■ TASK INPUT:
**********

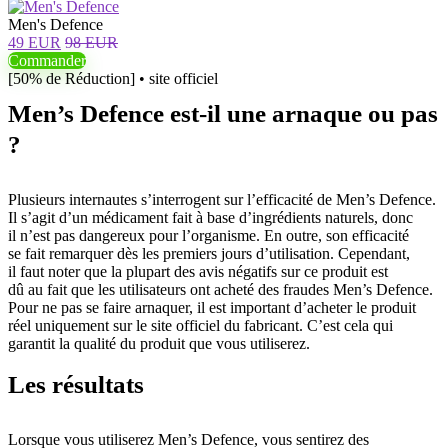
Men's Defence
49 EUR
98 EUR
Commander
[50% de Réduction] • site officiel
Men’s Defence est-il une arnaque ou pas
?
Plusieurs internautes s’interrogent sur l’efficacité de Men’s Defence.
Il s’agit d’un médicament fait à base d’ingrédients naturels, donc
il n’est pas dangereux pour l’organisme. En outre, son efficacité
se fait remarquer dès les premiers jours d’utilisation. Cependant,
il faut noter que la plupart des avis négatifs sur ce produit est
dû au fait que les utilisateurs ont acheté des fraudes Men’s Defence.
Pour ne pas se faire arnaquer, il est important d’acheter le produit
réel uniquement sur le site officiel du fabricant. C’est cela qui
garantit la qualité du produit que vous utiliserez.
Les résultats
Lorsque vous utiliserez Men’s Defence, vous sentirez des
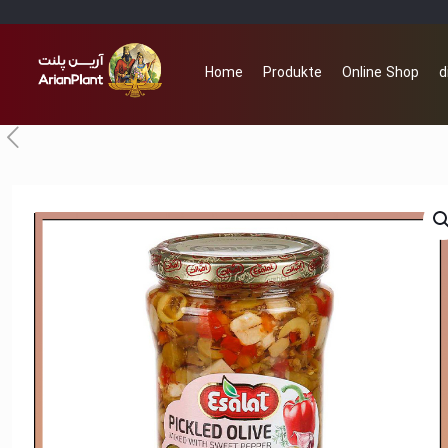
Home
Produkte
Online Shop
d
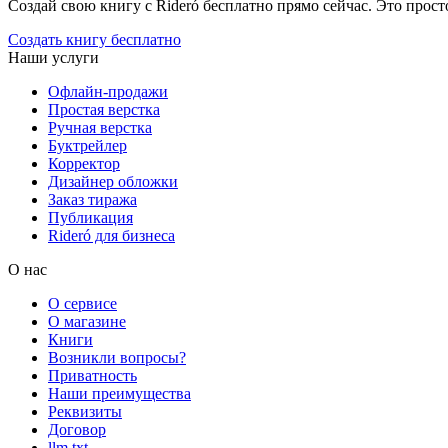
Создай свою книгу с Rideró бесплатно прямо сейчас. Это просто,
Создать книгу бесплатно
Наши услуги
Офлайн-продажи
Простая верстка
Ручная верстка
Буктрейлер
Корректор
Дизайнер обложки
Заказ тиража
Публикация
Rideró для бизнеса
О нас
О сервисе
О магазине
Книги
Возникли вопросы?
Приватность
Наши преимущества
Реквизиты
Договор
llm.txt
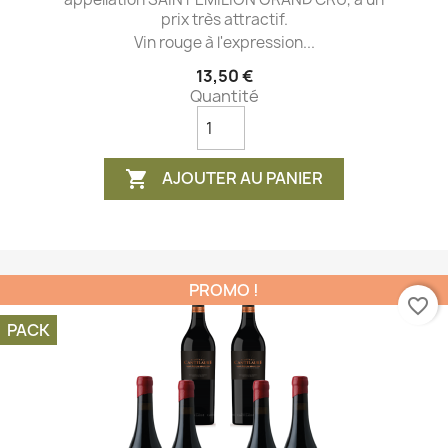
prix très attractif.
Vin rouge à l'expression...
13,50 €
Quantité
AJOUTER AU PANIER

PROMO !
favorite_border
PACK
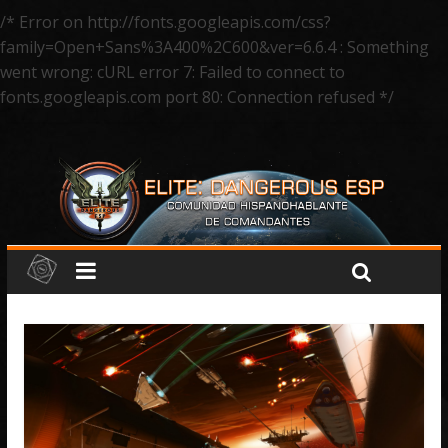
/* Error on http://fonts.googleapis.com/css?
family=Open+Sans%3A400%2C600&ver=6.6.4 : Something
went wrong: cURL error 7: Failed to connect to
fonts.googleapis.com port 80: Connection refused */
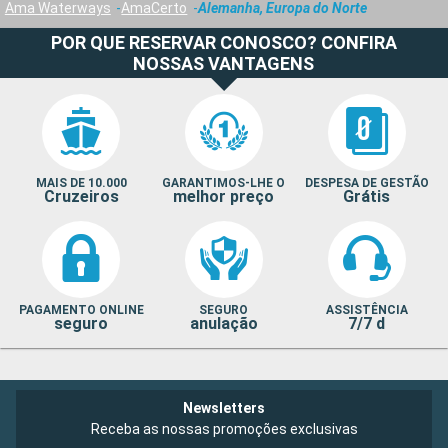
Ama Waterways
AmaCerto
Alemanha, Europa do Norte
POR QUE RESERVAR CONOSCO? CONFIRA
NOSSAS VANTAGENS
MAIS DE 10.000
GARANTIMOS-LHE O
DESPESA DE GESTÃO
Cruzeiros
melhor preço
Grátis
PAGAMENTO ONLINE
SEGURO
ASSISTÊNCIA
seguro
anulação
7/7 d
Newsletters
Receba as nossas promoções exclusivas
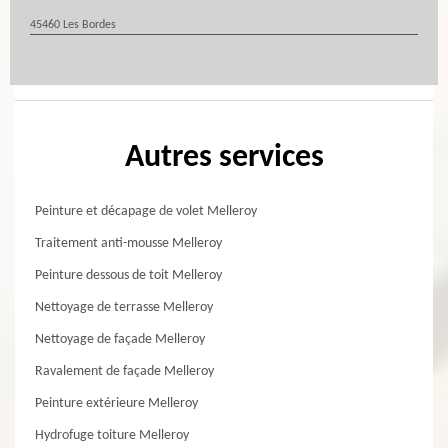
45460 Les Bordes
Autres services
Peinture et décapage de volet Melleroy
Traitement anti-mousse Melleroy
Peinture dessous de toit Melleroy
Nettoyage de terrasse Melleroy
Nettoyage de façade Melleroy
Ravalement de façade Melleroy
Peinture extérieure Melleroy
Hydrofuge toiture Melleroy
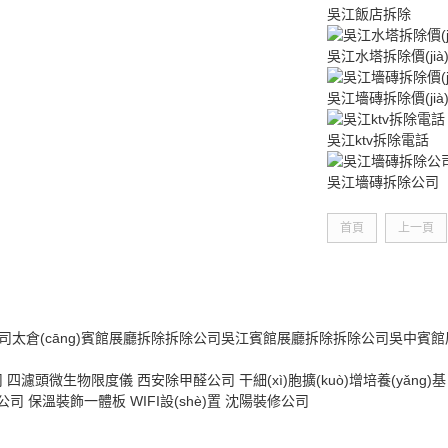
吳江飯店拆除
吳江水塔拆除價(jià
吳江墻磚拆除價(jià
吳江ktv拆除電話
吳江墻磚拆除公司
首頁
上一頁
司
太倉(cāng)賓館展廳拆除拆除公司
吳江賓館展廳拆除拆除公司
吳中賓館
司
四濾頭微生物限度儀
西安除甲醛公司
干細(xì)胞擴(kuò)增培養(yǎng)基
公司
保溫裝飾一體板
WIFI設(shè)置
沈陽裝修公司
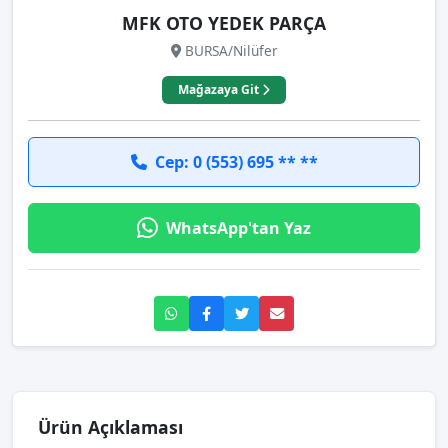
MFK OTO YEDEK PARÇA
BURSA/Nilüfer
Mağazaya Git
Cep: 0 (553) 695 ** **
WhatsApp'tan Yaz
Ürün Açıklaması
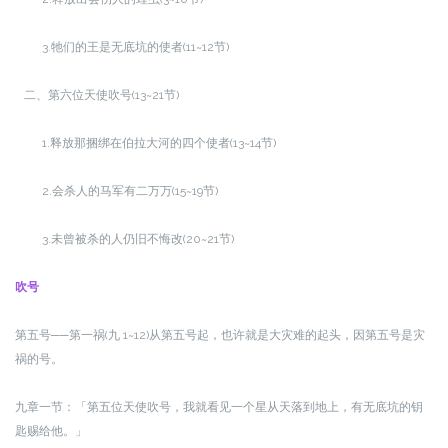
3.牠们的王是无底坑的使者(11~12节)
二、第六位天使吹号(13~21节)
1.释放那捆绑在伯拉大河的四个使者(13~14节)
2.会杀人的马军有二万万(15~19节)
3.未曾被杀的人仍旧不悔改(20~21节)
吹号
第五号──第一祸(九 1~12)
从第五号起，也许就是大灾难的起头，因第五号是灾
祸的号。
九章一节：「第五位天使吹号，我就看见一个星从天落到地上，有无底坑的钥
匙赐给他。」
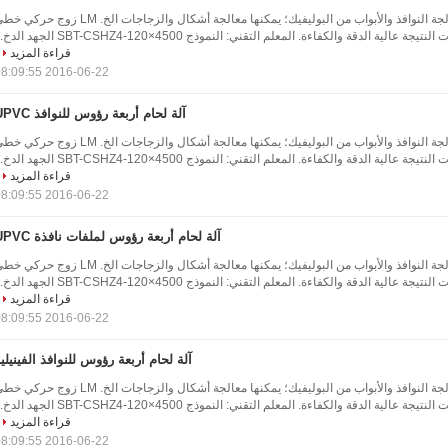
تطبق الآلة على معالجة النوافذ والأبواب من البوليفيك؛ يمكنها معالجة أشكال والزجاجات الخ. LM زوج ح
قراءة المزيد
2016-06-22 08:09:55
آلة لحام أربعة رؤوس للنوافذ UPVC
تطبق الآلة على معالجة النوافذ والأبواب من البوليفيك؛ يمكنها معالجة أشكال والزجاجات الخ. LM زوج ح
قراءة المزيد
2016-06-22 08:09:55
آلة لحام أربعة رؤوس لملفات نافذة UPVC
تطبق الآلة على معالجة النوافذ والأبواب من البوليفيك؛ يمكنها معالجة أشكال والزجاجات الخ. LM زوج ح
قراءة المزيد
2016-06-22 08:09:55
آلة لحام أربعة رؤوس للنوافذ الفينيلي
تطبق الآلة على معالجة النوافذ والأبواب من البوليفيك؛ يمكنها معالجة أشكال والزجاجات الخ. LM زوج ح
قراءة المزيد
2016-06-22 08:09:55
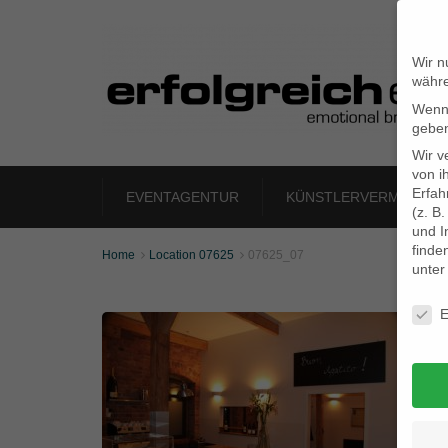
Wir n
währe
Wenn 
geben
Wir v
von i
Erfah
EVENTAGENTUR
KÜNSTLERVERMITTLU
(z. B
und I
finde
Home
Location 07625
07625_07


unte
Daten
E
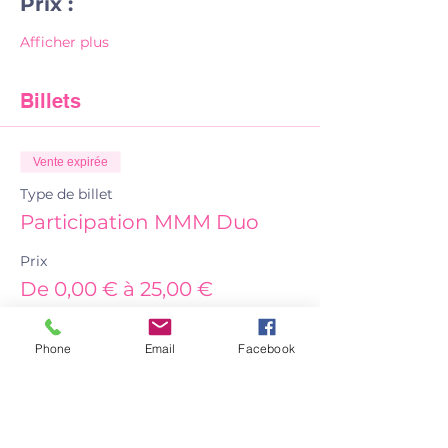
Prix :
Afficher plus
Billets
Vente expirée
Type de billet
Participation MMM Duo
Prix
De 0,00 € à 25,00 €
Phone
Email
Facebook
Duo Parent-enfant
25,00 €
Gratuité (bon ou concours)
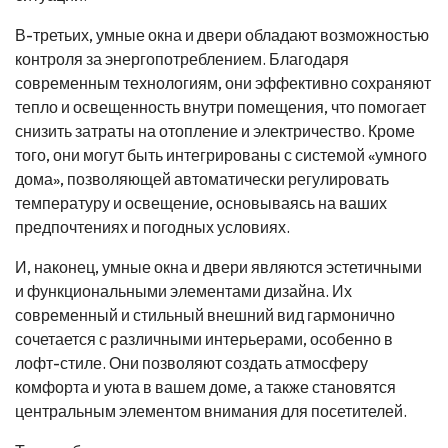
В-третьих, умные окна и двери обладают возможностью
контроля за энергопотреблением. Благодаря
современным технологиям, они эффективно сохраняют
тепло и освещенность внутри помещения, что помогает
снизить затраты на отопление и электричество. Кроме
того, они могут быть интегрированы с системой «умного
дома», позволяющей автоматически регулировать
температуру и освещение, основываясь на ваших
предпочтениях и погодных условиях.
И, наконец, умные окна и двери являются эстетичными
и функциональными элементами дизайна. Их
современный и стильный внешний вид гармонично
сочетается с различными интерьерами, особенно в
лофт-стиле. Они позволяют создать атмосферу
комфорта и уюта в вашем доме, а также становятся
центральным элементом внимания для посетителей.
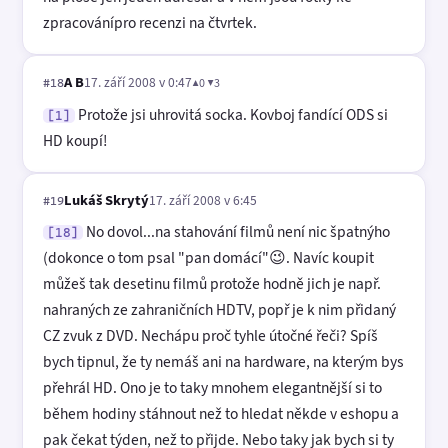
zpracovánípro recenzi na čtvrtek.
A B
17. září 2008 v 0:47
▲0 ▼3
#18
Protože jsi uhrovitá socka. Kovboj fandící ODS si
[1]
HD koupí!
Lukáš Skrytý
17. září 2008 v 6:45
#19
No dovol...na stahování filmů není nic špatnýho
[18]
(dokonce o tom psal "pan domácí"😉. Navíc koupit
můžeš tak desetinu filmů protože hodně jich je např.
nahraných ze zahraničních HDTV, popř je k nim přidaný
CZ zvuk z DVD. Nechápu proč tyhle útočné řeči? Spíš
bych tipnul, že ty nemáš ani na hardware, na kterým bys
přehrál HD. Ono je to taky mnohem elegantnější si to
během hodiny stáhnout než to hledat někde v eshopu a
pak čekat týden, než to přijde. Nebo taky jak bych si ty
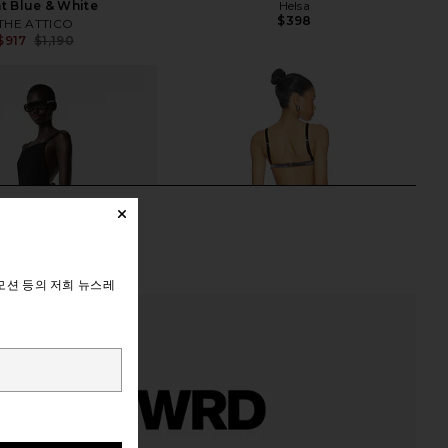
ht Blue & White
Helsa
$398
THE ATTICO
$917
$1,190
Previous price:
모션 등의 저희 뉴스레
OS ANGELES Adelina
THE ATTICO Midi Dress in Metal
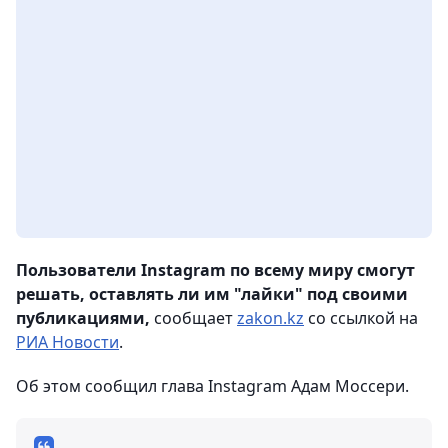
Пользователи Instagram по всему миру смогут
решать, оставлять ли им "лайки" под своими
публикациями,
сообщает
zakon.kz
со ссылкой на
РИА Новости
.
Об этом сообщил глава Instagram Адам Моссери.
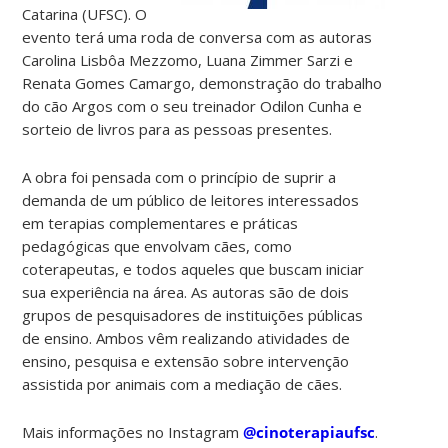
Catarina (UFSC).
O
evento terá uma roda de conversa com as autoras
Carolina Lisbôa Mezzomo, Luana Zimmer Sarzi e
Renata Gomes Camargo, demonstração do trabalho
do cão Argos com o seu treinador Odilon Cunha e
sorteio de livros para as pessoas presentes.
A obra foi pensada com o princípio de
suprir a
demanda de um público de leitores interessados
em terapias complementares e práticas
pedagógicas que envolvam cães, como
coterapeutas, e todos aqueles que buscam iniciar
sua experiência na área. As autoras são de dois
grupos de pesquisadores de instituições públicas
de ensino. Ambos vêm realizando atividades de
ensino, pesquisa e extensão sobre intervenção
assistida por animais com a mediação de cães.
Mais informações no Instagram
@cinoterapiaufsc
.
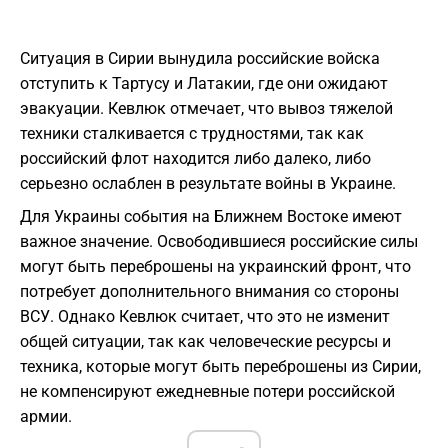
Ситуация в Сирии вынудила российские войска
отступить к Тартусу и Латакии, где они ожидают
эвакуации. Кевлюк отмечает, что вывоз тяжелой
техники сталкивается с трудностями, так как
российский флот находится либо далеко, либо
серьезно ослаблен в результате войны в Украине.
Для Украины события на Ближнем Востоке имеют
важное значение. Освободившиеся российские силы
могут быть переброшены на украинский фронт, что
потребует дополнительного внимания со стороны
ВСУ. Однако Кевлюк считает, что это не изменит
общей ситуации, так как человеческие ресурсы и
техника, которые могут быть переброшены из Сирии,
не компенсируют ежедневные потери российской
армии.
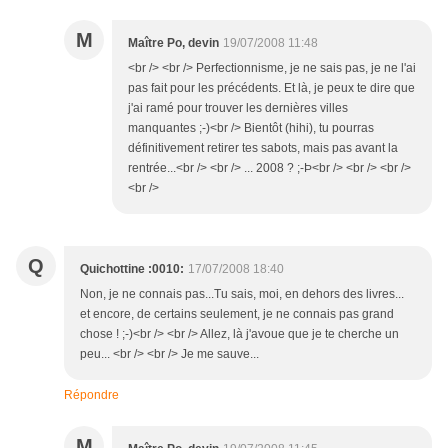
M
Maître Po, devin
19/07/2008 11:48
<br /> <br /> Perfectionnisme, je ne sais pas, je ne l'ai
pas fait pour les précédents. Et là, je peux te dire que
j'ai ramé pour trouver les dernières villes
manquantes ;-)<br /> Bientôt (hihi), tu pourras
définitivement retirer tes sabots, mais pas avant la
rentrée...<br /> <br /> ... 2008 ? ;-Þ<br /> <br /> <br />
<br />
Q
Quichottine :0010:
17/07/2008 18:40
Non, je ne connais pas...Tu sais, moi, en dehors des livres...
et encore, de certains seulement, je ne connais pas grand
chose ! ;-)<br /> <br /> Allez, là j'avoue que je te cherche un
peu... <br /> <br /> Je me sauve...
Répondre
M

**********

■ WORK REQUEST: In the entries above, restate word for word the lines between the one holding "Il s’agit d’un" and the one holding "dû au fait que", inclusive, and nothing besides.

■ EXERCISE RESPONSE:
Il s’agit d’un médicament fait à base d’ingrédients naturels, donc
il n’est pas dangereux pour l’organisme. En outre, son efficacité
se fait remarquer dès les premiers jours d’utilisation. Cependant,
il faut noter que la plupart des avis négatifs sur ce produit est
dû au fait que les utilisateurs ont acheté des fraudes Men’s Defence.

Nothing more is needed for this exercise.